Images with pose keypoints:
================

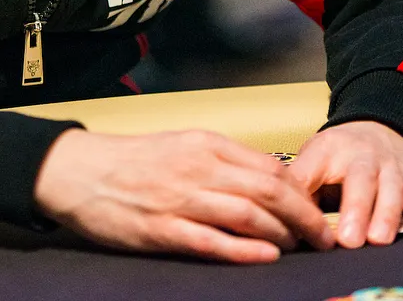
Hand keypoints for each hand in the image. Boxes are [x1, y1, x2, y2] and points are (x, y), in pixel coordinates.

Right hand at [33, 129, 333, 262]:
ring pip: (247, 215)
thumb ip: (222, 161)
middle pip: (269, 190)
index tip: (316, 210)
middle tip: (324, 236)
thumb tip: (266, 181)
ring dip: (282, 234)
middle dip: (305, 216)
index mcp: (206, 145)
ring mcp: (180, 200)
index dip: (301, 191)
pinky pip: (212, 241)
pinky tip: (266, 256)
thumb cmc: (131, 161)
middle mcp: (198, 169)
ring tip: (300, 248)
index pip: (270, 166)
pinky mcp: (162, 230)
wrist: (78, 171)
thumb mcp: (182, 146)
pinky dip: (244, 250)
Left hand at [291, 120, 402, 247]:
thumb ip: (298, 185)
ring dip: (388, 216)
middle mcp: (365, 158)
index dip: (310, 196)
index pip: (316, 172)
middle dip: (356, 211)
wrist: (380, 128)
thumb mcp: (312, 158)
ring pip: (393, 192)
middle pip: (361, 182)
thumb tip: (280, 217)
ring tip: (381, 239)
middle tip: (349, 239)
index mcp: (331, 150)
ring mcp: (394, 171)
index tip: (307, 224)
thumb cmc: (339, 154)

================

Output the records above in their entirety and exactly, leaving out all images.

Hand keypoints for each hand in the image. Boxes are [x1, y1, x2, y2] and points are (x, y), in pixel coordinates.

Right hand at [33, 129, 333, 262]:
ring pip: (247, 215)
thumb ip: (222, 161)
middle pip: (269, 190)
index tip: (316, 210)
middle tip: (324, 236)
thumb tip: (266, 181)
ring dip: (282, 234)
middle dip: (305, 216)
index mcp: (206, 145)
ring mcp: (180, 200)
index dip: (301, 191)
pinky pip: (212, 241)
pinky tip: (266, 256)
thumb cmc: (131, 161)
middle mcp: (198, 169)
ring tip: (300, 248)
index pip: (270, 166)
pinky mcp: (162, 230)
wrist: (78, 171)
thumb mcp: (182, 146)
pinky dip: (244, 250)
Left hand at [291, 120, 402, 247]:
thumb ip: (298, 185)
ring dip: (388, 216)
middle mcp: (365, 158)
index dip: (310, 196)
index pip: (316, 172)
middle dip: (356, 211)
wrist: (380, 128)
thumb mcp: (312, 158)
ring pip: (393, 192)
middle pip: (361, 182)
thumb tip: (280, 217)
ring tip: (381, 239)
middle tip: (349, 239)
index mcp: (331, 150)
ring mcp: (394, 171)
index tip: (307, 224)
thumb cmc: (339, 154)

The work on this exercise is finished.